The answer to what you need for a given campaign is kind of nuanced. Basically you should be able to just play with the core for a given deluxe + the core. I would say if you are going to do that you probably want 2 cores to just have a slightly bigger card pool. I sort of addressed this in the Beginner's guide on my site. Some investigators definitely benefit from a bigger card pool and inevitably, as the game grows, the investigators get more specific and more nuanced. So you could easily run someone a bit straightforward like Mark without too much bother with just the core and deluxe. Some like Diana really needs the denial cards to trigger her ability and so will benefit from a bigger card pool. I really want to go back and try some of the campaigns with just the deluxe and core.
Gary, anything in particular you would like addressed in such an article?
Any simplifying framework for what I'm trying to do with the decks conceptually while building. That and some example cards that fit into each framework would be vitally helpful.
Halfway through the Dream Eaters campaign and really enjoying it so far. Feels kind of like a reset so far. No crazy gimmicks, just clean, solid, fun scenarios. Depending on how it finishes, I think it could be a solid choice as a follow-up to the core campaign. Outside Patrice, none of the investigators are too crazy or feel limited with a smaller cardpool.
The linked campaign system is also neat without being such a big deal that I would feel like I was missing out on something if I ran just part.
Also played Carnevale for the first time in three years. It’s still fun but definitely feels like an older design. Crazy finish. Mateo was the only member of the three-investigator team to make the final act (a top five all-time Arkham moment for me). He then needed to pass a roughly 50/50 test 12 times to win. Between Ritual Candles, Olive McBride and dumb good luck, he did, including three passes in the final turn before he would have lost. Mateo passed 75% of his pulls on that 50/50 test. Cool.
My spouse requested we play the second mission today. It started a little slow and grumpy because the game is complicated and we just hadn't played it in forever... but I liked the second mission of the initial campaign a *lot* better. I barely survived, we only found 2 of the unique cultists, and that motherfucker who hunts you down was a very effective mechanism.
We escaped for the third mission just before the clock ran out. I messed up the rules because I forgot all doom tokens on table count for the mythos agenda but it probably didn't make a huge difference.
Cool. Midnight Masks is a high point of the core campaign and game in general, creating the sandbox-style scenario with a single act and degrees of success. My wife and I probably pulled only two cultists in our first run, too.
Don’t feel bad if you get blown out by the final scenario. It’s a real jump in difficulty and has a hard chokepoint if you don’t have the cards to deal with it.

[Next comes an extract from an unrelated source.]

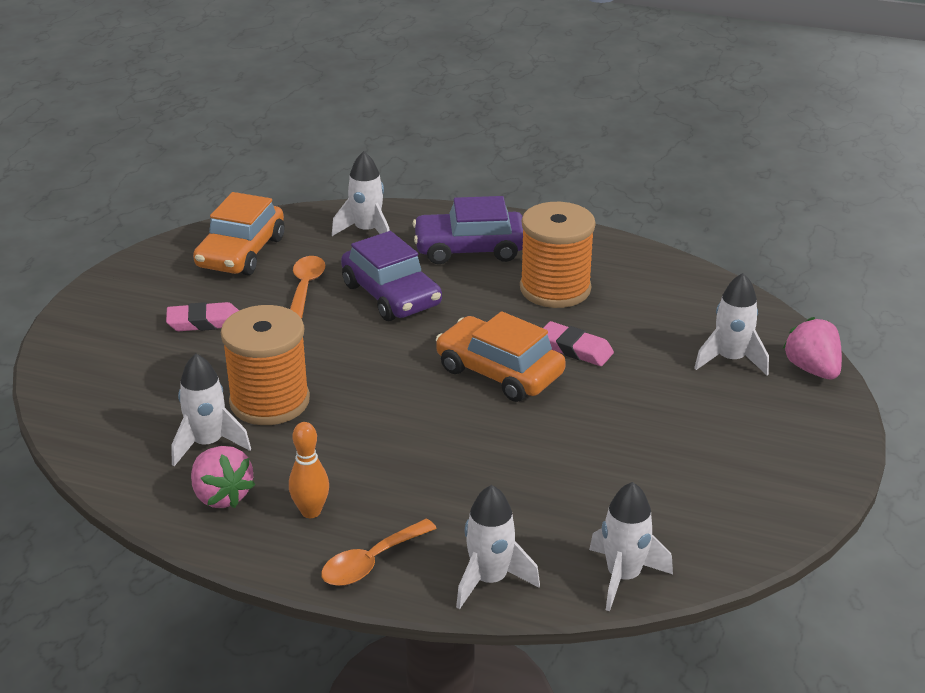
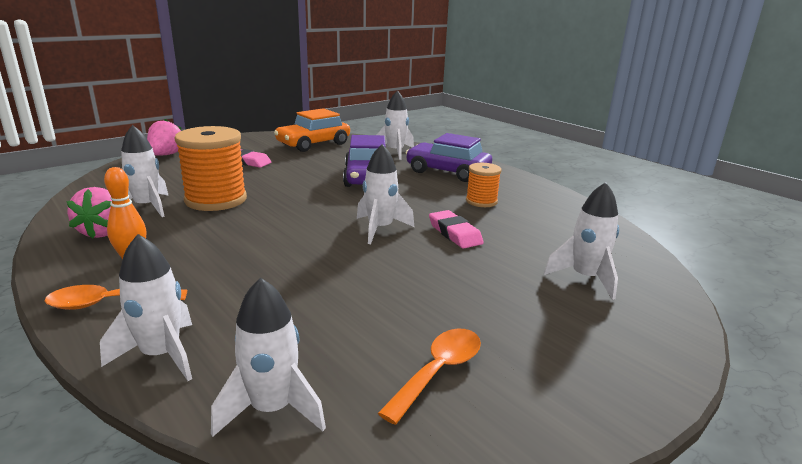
camera: 30 degrees right, 10 degrees down
(305, 286) = (324, 163): orange spoon -> orange spoon (439, 371)
(499, 372) = (380, 229): orange car -> white rocket
(555, 289) = (481, 201): orange spool -> orange spool, size x0.55
(812, 369) = (667, 310): pink strawberry -> pink strawberry (166, 155)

I usually say to people that if you play Midnight Masks and don't enjoy it especially when SPOILER happens then the game is probably not for you. It shows that the designers are willing to break the rules they have established to give you narrative and mechanical surprises.
Fantasy Flight announced and spoiled a pile of cards for its upcoming solo investigator packs. Looks like the Arkham take on the Marvel Champions model. Sixty cards in one pack with an original investigator and signatures, full level zero deck and twenty-odd upgrade cards, the majority of which haven’t been seen before and won’t be printed elsewhere. One of the designers estimated it was a cycle’s worth of player cards of development.
Seems like a pretty great product. Newbies can pump up their player card pool immediately, and veterans get a lot of new cards that immediately flesh out some heretofore minor mechanical themes. I’m most looking forward to the big success rogue and failure survivor. Also of note, only two of the five investigators have appeared in Arkham before. The other three are brand new: a Korean boxer, American Indian pilot and trans letter carrier, so there’s that too.